● **Given exercise**
Print the lines of the listing below verbatim, starting at the line containing "common name: Teasel" and ending at the line containing "family: Porcellionidae". Include both of those lines.
***** Data to process
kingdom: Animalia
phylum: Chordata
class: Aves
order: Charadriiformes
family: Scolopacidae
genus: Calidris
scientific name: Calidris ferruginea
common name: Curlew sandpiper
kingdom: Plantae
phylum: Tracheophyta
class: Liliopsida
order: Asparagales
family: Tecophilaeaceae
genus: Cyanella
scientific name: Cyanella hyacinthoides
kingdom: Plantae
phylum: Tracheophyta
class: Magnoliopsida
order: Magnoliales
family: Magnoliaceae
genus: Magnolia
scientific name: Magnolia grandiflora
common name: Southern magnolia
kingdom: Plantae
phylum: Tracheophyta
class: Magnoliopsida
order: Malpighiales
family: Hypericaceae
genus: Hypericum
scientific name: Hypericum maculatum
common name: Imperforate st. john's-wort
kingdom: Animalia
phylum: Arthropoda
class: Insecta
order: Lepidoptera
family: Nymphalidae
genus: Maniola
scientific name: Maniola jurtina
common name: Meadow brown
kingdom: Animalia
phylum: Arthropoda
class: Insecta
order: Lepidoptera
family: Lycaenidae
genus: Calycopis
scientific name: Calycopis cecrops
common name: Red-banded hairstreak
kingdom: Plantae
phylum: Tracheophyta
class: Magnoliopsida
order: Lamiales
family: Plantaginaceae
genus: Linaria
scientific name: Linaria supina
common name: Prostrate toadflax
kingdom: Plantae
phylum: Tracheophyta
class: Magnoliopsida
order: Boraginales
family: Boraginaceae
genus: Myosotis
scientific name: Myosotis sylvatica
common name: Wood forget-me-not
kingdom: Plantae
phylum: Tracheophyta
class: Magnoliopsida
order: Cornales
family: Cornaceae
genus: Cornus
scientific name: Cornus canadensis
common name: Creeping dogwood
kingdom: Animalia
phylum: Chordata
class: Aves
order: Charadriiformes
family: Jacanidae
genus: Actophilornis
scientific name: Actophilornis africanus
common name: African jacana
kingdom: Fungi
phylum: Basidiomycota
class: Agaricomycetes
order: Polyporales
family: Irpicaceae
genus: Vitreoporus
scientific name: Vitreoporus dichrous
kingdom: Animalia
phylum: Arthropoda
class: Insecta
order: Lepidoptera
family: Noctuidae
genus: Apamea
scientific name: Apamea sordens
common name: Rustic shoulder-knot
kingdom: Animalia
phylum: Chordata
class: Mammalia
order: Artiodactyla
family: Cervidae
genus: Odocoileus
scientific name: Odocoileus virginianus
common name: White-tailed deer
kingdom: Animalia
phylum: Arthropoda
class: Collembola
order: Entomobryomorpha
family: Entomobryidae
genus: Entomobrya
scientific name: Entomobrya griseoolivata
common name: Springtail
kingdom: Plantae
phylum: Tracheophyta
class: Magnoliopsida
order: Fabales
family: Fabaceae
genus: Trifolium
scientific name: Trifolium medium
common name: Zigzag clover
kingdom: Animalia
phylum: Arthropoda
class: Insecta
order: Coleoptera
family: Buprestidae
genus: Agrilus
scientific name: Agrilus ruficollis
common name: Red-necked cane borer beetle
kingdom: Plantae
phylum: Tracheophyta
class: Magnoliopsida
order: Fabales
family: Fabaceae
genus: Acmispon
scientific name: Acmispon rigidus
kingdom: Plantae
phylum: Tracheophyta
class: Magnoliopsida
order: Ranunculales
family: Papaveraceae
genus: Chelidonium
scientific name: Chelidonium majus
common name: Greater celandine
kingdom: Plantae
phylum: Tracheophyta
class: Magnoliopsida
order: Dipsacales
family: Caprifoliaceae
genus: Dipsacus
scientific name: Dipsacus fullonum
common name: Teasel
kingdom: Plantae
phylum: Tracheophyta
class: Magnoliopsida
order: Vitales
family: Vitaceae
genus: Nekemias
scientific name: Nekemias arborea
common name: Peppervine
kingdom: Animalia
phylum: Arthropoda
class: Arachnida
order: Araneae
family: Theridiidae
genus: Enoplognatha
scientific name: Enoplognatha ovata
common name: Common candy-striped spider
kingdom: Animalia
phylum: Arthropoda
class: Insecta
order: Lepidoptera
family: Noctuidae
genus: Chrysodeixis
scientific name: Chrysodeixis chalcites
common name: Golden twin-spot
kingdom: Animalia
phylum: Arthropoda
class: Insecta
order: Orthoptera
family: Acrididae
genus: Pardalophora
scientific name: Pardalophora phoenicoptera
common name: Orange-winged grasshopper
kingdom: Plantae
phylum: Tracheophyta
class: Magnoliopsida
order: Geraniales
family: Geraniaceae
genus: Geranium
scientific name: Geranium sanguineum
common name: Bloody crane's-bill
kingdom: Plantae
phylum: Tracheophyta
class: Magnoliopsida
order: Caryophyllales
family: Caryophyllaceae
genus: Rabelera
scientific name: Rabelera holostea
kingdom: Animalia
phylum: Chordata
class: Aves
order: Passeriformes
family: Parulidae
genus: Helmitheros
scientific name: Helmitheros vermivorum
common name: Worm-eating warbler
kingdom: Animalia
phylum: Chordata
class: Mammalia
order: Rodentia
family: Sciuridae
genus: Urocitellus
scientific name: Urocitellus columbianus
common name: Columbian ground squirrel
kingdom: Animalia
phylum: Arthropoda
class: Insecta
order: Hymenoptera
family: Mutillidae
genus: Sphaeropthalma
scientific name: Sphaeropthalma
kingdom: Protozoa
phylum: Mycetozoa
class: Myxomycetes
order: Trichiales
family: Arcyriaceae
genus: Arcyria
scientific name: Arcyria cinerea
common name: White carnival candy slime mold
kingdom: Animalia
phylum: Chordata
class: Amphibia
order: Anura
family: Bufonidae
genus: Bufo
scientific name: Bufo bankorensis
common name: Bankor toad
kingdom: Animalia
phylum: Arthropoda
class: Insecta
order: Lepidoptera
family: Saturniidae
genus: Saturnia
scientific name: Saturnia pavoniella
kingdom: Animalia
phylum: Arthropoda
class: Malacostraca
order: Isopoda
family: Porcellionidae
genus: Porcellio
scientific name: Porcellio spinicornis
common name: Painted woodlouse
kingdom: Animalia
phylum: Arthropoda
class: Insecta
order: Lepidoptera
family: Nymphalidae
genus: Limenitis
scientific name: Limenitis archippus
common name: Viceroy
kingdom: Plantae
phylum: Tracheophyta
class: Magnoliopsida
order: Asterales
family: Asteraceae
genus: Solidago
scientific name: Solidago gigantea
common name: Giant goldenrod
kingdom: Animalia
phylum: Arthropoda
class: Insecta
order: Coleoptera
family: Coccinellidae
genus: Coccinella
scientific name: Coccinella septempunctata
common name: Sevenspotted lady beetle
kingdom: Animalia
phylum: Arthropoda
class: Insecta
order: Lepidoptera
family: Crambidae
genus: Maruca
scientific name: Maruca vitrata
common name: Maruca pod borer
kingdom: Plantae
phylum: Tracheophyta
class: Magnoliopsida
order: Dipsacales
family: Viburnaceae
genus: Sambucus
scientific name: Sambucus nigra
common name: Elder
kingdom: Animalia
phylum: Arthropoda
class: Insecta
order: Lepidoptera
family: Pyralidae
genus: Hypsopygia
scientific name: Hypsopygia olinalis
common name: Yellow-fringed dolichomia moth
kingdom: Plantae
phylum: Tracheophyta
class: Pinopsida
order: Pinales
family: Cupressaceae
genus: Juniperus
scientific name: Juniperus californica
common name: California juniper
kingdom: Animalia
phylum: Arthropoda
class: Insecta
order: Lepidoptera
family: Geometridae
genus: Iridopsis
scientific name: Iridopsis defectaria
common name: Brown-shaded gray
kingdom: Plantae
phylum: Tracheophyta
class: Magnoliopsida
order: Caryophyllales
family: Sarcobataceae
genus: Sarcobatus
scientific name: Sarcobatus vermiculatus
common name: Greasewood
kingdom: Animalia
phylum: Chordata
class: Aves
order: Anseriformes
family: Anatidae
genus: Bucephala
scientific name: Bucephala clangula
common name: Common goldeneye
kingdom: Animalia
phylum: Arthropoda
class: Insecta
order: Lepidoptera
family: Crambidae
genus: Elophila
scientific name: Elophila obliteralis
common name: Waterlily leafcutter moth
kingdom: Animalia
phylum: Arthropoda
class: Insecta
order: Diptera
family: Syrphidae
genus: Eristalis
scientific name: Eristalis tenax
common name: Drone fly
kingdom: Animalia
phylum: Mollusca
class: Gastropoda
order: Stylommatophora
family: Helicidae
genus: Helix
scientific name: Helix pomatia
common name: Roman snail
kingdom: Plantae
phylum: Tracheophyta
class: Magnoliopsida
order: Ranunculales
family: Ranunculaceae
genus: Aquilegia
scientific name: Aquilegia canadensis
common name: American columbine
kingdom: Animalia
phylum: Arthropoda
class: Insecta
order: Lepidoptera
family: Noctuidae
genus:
**********
● **Task solution**
common name: Teasel
kingdom: Plantae
phylum: Tracheophyta
class: Magnoliopsida
order: Vitales
family: Vitaceae
genus: Nekemias
scientific name: Nekemias arborea
common name: Peppervine
kingdom: Animalia
phylum: Arthropoda
class: Arachnida
order: Araneae
family: Theridiidae
genus: Enoplognatha
scientific name: Enoplognatha ovata
common name: Common candy-striped spider
kingdom: Animalia
phylum: Arthropoda
class: Insecta
order: Lepidoptera
family: Noctuidae
genus: Chrysodeixis
scientific name: Chrysodeixis chalcites
common name: Golden twin-spot
kingdom: Animalia
phylum: Arthropoda
class: Insecta
order: Orthoptera
family: Acrididae
genus: Pardalophora
scientific name: Pardalophora phoenicoptera
common name: Orange-winged grasshopper
kingdom: Plantae
phylum: Tracheophyta
class: Magnoliopsida
order: Geraniales
family: Geraniaceae
genus: Geranium
scientific name: Geranium sanguineum
common name: Bloody crane's-bill
kingdom: Plantae
phylum: Tracheophyta
class: Magnoliopsida
order: Caryophyllales
family: Caryophyllaceae
genus: Rabelera
scientific name: Rabelera holostea
kingdom: Animalia
phylum: Chordata
class: Aves
order: Passeriformes
family: Parulidae
genus: Helmitheros
scientific name: Helmitheros vermivorum
common name: Worm-eating warbler
kingdom: Animalia
phylum: Chordata
class: Mammalia
order: Rodentia
family: Sciuridae
genus: Urocitellus
scientific name: Urocitellus columbianus
common name: Columbian ground squirrel
kingdom: Animalia
phylum: Arthropoda
class: Insecta
order: Hymenoptera
family: Mutillidae
genus: Sphaeropthalma
scientific name: Sphaeropthalma
kingdom: Protozoa
phylum: Mycetozoa
class: Myxomycetes
order: Trichiales
family: Arcyriaceae
genus: Arcyria
scientific name: Arcyria cinerea
common name: White carnival candy slime mold
kingdom: Animalia
phylum: Chordata
class: Amphibia
order: Anura
family: Bufonidae
genus: Bufo
scientific name: Bufo bankorensis
common name: Bankor toad
kingdom: Animalia
phylum: Arthropoda
class: Insecta
order: Lepidoptera
family: Saturniidae
genus: Saturnia
scientific name: Saturnia pavoniella
kingdom: Animalia
phylum: Arthropoda
class: Malacostraca
order: Isopoda
family: Porcellionidae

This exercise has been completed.